Praxis für die Fahrt
Für die Startzeit gilt der Grundsatz: Wer flexibel ist, meidet den Samstagvormittag zwischen 7 und 13 Uhr, den zeitlich engsten Reisefenster der italienischen Familien-Anreise. Ein Start am späten Sonntagvormittag oder ein Reisetag mitten in der Woche, insbesondere Dienstag oder Mittwoch, spart oft mehrere Stunden Fahrzeit. Wer erst am Freitagabend startet und dann direkt durchfährt, kann die Nacht auf Samstag für die Passage der Alpen nutzen und trifft am Vormittag in Norditalien ein, bevor der Hauptreiseverkehr auf den Autobahnen einsetzt. Die aktuellen Stau- und Warnstufen-Meldungen sollten kurz vor der Abfahrt und regelmäßig unterwegs geprüft werden, weil einzelne Ausfahrten bei Stau von den Behörden gesperrt werden, um Ausweichverkehr durch Wohngebiete zu verhindern.

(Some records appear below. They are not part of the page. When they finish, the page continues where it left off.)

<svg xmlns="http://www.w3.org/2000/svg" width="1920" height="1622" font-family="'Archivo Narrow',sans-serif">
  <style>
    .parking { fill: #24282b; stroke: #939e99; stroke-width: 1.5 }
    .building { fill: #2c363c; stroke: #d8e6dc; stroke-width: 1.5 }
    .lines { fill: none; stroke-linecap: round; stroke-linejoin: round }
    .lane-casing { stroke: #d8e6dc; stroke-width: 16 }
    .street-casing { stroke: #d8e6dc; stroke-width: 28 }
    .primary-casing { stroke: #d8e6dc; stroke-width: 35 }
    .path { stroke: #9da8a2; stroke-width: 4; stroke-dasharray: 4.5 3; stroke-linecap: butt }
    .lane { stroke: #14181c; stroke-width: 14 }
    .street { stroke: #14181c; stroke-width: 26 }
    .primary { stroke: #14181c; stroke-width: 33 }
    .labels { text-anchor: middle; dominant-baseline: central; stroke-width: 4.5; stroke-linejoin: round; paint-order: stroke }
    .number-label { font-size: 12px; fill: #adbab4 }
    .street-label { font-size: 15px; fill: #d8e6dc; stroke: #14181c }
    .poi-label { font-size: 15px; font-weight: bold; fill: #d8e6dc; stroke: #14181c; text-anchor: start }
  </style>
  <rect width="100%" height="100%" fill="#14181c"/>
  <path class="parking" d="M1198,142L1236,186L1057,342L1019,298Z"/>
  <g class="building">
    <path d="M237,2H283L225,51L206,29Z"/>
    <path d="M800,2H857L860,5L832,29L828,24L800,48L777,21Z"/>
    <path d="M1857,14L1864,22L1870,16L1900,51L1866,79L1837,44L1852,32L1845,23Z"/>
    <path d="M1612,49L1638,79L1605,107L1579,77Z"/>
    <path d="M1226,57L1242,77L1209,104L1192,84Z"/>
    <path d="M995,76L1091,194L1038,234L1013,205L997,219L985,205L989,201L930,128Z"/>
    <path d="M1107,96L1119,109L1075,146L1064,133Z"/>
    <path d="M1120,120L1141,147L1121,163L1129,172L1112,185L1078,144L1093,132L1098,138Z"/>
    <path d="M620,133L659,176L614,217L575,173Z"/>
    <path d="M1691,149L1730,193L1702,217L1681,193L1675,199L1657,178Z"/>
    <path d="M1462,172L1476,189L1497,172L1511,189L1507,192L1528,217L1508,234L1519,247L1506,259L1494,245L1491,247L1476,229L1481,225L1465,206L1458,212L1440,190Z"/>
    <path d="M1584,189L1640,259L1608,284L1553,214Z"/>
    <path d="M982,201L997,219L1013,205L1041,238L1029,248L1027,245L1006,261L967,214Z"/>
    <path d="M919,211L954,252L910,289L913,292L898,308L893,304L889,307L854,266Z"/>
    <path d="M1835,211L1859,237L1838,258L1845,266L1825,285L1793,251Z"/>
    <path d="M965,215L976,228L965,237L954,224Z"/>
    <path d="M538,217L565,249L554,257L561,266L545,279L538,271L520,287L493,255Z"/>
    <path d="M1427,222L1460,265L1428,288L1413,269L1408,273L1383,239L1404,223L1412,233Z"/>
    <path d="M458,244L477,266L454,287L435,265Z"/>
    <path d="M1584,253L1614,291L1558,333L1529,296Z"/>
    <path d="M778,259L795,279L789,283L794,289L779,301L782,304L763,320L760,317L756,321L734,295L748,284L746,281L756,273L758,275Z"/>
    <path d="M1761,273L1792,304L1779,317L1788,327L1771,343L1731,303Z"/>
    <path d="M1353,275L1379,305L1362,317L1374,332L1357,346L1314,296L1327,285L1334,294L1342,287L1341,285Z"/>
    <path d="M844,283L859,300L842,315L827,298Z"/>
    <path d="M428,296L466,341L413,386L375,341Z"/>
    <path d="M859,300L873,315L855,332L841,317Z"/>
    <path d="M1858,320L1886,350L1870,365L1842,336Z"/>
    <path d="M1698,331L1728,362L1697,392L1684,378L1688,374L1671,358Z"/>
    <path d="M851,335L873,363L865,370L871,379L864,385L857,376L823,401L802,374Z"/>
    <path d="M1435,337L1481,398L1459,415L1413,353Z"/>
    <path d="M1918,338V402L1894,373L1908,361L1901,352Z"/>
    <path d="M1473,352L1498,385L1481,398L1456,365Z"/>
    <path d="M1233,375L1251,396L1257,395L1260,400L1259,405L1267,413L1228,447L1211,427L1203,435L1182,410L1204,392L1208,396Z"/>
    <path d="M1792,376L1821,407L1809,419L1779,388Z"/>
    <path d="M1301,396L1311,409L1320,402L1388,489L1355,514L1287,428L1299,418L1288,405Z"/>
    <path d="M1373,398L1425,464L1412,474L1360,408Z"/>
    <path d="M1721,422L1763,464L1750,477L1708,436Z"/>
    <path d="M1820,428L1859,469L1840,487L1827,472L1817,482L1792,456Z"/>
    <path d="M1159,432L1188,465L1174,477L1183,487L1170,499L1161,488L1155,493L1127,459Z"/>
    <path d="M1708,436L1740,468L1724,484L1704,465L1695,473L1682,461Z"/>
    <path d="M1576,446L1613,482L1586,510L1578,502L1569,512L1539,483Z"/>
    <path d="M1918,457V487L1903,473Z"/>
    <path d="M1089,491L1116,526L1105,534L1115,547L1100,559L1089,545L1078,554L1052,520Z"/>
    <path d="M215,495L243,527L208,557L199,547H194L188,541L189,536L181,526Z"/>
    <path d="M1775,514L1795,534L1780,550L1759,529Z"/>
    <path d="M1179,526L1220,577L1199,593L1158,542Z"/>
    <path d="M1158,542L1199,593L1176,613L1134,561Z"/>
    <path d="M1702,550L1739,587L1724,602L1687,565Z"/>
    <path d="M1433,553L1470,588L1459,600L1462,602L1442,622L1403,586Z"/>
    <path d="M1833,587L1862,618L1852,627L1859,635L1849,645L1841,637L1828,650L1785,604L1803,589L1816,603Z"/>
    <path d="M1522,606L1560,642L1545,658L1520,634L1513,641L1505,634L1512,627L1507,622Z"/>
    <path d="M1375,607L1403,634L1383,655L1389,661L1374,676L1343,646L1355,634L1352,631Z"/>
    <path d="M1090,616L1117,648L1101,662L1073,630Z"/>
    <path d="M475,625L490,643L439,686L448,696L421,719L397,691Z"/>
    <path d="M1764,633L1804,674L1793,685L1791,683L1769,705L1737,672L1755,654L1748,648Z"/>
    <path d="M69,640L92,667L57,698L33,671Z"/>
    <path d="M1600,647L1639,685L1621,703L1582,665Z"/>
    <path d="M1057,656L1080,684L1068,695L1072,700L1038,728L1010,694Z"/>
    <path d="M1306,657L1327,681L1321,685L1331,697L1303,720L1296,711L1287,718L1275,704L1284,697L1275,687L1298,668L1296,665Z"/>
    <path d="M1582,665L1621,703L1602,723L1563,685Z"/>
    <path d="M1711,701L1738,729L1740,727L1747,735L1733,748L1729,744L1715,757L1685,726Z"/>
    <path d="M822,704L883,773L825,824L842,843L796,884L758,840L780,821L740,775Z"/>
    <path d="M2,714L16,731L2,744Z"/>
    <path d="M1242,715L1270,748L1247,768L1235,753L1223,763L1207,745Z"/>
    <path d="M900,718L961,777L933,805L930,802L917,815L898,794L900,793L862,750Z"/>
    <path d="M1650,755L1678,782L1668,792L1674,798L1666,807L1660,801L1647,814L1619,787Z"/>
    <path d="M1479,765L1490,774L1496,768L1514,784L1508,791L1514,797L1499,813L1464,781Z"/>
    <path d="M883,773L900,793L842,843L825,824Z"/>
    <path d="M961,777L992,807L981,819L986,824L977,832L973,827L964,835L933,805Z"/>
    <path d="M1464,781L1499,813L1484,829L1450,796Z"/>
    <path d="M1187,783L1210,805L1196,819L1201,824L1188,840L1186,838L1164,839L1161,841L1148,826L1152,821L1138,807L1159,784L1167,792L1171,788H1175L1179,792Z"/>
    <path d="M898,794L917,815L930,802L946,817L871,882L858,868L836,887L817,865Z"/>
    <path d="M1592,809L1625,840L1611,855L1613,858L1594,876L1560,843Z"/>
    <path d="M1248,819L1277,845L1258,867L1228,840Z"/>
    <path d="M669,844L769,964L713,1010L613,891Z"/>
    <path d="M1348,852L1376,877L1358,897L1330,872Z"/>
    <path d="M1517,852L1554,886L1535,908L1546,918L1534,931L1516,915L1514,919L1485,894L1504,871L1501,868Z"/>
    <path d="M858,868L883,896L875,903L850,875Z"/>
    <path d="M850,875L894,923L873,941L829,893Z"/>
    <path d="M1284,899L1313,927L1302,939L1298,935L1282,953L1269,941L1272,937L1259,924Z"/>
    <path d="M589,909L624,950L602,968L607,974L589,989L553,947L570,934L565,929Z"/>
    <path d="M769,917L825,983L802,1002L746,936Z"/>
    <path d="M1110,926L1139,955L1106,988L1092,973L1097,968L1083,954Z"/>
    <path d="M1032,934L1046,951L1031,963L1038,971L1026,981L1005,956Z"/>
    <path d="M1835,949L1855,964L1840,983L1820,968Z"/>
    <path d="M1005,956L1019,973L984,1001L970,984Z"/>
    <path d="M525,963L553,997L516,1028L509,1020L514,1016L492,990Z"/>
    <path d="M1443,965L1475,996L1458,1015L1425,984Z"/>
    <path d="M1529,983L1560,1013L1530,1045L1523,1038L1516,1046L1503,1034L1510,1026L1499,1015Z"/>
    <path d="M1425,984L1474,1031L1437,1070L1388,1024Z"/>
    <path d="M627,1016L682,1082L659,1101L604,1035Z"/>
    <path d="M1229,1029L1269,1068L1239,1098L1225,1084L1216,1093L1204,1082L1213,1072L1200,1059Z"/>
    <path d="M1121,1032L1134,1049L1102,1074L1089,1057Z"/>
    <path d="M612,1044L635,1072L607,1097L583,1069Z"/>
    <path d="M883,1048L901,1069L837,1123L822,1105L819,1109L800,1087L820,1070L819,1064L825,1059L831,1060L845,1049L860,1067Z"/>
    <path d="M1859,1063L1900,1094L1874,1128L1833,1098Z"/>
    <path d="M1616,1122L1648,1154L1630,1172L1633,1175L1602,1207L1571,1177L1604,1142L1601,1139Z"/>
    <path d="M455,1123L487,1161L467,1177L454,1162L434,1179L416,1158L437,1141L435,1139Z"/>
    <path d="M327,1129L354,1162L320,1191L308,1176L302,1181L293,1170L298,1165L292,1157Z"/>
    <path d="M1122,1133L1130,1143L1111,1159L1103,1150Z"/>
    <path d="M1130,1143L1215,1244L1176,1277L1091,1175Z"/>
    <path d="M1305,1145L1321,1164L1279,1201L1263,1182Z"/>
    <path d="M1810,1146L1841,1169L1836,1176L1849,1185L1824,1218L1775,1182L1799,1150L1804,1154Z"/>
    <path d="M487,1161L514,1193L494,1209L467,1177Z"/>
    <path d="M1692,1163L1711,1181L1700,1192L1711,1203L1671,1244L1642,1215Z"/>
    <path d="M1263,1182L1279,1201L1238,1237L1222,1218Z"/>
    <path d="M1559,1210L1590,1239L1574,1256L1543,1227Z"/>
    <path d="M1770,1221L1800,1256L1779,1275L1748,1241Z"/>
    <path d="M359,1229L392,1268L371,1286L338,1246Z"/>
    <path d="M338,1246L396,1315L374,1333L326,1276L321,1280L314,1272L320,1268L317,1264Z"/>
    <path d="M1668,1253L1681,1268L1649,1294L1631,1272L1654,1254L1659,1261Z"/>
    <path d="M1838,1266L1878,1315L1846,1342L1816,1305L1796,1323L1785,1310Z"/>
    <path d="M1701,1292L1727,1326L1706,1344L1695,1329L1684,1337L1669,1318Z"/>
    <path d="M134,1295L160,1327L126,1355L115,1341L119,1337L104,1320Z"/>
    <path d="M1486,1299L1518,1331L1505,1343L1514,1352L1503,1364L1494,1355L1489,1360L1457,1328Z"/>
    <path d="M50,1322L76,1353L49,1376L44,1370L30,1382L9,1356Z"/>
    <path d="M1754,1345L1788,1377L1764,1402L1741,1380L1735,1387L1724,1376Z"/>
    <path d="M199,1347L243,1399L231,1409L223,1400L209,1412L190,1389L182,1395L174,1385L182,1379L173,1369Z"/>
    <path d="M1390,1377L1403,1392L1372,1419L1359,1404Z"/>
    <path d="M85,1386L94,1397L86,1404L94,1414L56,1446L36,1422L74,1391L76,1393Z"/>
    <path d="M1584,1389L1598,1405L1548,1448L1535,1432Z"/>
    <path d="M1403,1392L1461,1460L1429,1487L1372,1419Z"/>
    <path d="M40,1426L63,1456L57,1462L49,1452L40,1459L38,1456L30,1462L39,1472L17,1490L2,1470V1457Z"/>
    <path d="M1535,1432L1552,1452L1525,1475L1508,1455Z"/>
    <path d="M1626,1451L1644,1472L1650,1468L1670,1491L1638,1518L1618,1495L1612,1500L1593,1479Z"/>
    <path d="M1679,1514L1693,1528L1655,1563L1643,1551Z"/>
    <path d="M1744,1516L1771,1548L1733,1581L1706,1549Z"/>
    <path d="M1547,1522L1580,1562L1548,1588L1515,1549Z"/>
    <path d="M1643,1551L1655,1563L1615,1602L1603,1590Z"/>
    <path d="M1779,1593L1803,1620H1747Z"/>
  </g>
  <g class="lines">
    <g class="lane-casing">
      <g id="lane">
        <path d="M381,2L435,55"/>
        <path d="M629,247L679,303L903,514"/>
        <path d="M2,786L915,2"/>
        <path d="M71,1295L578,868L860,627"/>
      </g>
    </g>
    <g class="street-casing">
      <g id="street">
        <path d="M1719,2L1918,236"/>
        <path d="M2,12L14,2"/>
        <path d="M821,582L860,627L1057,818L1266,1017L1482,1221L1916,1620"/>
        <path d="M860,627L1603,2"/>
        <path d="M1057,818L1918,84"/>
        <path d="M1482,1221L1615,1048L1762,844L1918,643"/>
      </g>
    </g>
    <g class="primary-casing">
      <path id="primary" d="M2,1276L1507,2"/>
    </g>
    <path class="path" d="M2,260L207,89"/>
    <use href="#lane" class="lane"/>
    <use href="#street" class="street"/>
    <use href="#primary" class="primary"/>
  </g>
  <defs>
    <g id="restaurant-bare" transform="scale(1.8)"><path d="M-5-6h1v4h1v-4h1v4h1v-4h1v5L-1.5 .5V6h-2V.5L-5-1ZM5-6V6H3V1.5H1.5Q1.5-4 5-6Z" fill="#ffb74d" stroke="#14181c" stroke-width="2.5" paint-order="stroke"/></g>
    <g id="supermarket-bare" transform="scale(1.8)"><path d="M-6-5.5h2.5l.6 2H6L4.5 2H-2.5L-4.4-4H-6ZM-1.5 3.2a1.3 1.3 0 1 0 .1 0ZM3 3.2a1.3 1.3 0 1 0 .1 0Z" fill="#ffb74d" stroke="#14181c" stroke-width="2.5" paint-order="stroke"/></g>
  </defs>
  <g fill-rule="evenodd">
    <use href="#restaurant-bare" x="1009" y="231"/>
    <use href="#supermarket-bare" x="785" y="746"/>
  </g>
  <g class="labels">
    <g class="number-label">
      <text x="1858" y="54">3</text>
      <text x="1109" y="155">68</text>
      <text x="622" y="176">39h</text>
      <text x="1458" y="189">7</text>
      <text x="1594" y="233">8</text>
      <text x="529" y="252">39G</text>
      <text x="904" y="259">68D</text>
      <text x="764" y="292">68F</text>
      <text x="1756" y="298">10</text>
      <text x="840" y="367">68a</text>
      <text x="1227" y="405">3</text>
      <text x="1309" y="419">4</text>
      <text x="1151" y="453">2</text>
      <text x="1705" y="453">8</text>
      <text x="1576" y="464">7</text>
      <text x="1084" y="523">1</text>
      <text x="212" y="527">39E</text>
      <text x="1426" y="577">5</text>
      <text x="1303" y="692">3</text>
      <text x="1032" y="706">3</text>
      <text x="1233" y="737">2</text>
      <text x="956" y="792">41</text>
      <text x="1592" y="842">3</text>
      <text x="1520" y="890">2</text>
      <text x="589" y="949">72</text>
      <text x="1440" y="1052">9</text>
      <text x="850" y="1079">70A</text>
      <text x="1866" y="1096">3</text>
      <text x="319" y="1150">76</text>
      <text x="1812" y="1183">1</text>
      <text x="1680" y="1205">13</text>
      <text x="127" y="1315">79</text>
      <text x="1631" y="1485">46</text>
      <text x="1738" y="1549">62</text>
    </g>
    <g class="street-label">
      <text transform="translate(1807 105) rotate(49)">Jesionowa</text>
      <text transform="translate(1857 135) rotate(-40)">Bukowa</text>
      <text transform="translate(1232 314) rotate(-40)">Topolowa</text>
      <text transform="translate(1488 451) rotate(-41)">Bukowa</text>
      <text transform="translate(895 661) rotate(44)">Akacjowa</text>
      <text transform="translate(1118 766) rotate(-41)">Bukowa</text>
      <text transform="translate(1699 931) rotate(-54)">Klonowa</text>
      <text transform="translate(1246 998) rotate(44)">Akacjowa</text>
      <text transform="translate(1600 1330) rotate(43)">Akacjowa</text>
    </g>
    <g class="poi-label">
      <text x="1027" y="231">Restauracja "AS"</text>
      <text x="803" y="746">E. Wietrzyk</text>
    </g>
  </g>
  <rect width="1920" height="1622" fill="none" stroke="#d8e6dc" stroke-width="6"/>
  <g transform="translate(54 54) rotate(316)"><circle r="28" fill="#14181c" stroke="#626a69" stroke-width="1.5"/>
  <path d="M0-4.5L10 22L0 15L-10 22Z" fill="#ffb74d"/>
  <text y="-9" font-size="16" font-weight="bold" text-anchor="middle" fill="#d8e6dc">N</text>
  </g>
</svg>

Ferragosto am 15. August markiert den nächsten großen Höhepunkt der Sommer-Reisesaison, mit einem weiteren Bollino nero und einem erwarteten Reise-Aufkommen von 17,4 Millionen Menschen nach den Prognosen des italienischen Handwerker-Verbands CNA. Wer die Anfangsphase des August-Reiseverkehrs gut übersteht, hat vor allem die zweite August-Woche vor sich, die typischerweise etwas ruhiger ausfällt, bevor sich die Situation rund um Mariä Himmelfahrt erneut zuspitzt.